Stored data
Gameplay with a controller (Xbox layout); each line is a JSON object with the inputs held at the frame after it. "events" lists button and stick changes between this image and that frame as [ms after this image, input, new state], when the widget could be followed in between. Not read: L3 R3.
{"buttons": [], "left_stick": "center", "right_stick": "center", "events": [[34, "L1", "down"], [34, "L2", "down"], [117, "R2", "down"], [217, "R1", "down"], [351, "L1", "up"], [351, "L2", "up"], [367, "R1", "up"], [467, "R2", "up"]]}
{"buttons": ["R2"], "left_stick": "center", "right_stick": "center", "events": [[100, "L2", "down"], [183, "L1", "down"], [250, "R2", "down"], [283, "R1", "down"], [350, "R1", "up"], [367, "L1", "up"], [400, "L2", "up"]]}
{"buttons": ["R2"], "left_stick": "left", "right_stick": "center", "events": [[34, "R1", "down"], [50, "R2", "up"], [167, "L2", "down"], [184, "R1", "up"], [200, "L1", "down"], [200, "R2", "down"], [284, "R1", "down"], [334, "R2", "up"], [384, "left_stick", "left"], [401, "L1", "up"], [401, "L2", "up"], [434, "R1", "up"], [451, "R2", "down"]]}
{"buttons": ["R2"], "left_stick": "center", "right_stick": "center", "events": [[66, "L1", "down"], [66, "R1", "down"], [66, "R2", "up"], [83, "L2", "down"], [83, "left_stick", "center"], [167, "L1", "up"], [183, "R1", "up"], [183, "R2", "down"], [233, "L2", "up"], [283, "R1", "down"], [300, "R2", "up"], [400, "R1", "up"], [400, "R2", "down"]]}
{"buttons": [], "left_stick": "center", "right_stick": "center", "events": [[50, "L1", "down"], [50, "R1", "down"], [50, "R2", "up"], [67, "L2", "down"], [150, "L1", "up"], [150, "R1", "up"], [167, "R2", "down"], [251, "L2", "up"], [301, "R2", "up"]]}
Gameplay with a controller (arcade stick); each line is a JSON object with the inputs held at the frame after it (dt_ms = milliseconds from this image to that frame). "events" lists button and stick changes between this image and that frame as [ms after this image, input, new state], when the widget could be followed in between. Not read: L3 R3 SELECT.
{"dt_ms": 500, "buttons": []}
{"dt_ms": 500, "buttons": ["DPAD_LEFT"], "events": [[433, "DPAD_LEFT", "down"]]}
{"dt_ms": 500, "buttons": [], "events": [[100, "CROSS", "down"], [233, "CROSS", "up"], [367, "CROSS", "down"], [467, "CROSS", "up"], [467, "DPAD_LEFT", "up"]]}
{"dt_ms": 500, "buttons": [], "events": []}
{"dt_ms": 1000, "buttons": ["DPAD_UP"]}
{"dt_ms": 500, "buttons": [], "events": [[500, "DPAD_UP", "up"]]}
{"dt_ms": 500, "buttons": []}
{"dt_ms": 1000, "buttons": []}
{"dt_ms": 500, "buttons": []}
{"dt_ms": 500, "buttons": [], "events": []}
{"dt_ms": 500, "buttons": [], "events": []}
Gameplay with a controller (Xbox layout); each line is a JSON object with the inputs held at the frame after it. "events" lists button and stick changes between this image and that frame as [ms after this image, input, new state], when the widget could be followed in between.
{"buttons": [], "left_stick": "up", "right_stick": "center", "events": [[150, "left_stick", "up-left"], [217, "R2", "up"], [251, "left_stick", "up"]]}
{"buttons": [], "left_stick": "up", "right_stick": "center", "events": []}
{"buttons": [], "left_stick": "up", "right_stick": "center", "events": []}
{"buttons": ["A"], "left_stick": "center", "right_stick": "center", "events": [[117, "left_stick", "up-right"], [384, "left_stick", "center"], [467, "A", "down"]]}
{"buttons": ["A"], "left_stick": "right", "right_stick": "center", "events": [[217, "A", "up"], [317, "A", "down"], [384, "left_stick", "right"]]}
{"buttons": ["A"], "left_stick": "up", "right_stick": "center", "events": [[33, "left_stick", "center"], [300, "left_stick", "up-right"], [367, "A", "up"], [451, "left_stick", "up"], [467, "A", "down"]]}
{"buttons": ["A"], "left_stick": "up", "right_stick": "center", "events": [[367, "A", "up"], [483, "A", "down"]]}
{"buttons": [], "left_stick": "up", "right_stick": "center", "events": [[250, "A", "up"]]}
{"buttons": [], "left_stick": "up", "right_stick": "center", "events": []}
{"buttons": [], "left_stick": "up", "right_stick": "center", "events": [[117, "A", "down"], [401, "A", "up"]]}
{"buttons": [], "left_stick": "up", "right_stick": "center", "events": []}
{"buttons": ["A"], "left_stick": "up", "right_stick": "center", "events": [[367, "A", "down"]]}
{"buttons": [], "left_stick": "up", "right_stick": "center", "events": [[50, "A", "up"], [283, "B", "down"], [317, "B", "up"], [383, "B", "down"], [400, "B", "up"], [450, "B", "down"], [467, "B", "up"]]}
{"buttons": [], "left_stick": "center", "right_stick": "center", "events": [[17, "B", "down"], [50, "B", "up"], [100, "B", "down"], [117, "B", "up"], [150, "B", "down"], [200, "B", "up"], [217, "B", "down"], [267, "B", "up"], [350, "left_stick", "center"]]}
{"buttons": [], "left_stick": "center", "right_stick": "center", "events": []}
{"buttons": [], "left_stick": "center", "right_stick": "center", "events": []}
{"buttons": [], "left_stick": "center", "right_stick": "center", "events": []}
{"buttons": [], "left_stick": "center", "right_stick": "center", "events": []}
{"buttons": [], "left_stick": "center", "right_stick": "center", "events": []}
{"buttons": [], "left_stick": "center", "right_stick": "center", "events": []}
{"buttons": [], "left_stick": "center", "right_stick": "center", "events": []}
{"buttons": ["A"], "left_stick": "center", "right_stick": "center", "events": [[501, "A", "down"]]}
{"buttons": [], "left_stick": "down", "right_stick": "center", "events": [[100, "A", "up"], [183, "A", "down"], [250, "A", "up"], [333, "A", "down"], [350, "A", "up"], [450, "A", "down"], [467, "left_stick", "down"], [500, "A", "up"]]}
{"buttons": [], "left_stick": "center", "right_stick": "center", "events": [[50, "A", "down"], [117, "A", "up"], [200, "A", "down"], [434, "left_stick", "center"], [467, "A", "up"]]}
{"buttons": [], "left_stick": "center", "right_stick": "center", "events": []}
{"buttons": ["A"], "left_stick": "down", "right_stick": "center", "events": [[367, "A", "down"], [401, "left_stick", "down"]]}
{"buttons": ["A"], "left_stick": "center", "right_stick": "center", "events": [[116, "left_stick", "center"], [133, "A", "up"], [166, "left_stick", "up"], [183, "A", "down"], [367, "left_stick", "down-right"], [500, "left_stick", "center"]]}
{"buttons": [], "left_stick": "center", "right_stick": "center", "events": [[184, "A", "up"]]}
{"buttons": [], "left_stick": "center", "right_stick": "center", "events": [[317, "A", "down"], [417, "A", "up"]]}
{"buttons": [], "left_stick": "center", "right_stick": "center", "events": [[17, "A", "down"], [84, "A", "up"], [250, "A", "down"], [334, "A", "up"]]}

▸ **Directions**: Examine the records above and give the number of lines in which the string "input" appears, with no other words.

▸ **Solution**: 3